Schepenbank

Wapenkaart schepenen van Rotterdam van 1669 - 1811

Een schepenbank was tijdens de middeleeuwen en het ancien régime een bestuurlijke instelling met bijzondere bevoegdheden toegekend door de koning of feodale heer van het betreffende grondgebied. Het begrip is samengesteld uit het woord schepen, de naam voor een persoon met een bestuurlijke functie, en bank, letterlijk zitplaats of zittingsplaats. De precieze taken en bevoegdheden van een schepenbank verschilden per leenheer, per grondgebied en door de tijd, maar het concept was vanaf ongeveer 1100 alom verbreid in de Lage Landen, met als voornaamste taken lagere rechtspraak, handhaving van de orde, bestuur en het bezegelen en bewaren van privaatrechtelijke documenten.[1][2]

Het bestuursorgaan is voorloper van de huidige college van burgemeester en schepenen in België en het college van burgemeester en wethouders in Nederland maar de taken en bevoegdheden van de huidige colleges verschillen sterk met die van de schepenbank.

Schepenbank Zutphen, pentekening

Het historische gebied van de Lage Landen valt ongeveer samen met het huidige grondgebied van Nederland, België, Luxemburg en een groot deel van Noord-Frankrijk, in de middeleeuwen was dit bestuursrechtelijk een lappendeken van grote en kleine vorstendommen en heerlijkheden. Schepenen werden in de 9e eeuw aangesteld door de Frankenkoning Karel de Grote en kregen een rechterlijke taak wat personen en goederen aanging die binnen hun grondgebied vielen, een veelal landelijke omgeving met een bevolking die leefde van landbouw en veeteelt.[3]

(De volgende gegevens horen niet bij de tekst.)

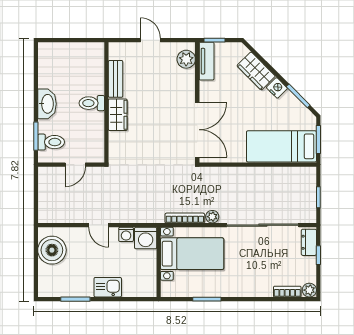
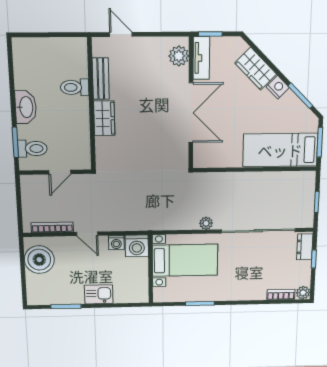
door: (150, 40) -> (121, 34), moved
toilet: (92, 103) -> (75, 87), moved
double door: (197, 130) -> (191, 113), moved
bookcase: (185, 218) -> (52, 227), moved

In de elfde eeuw kwam in de noordelijke streken een urbanisatiegolf op gang die het natuurlijke en bestuurlijke landschap veranderde. Er vond een herinrichting plaats die was opgebouwd rond de behoeften van een stedelijke markteconomie. De streken Artesië en Vlaanderen namen het voortouw, in de vijftiende eeuw was dat Brabant en in de loop van de zestiende eeuw waren het Holland en Zeeland. Vooral in de steden kregen de schepenbanken meer taken en bevoegdheden dan alleen rechtspraak. Als recht gold oorspronkelijk het regionaal gewoonterecht, dat werd langzaam aangevuld met nieuw ontwikkeld handelsrecht, gebaseerd op het oude Romeinse recht.[3]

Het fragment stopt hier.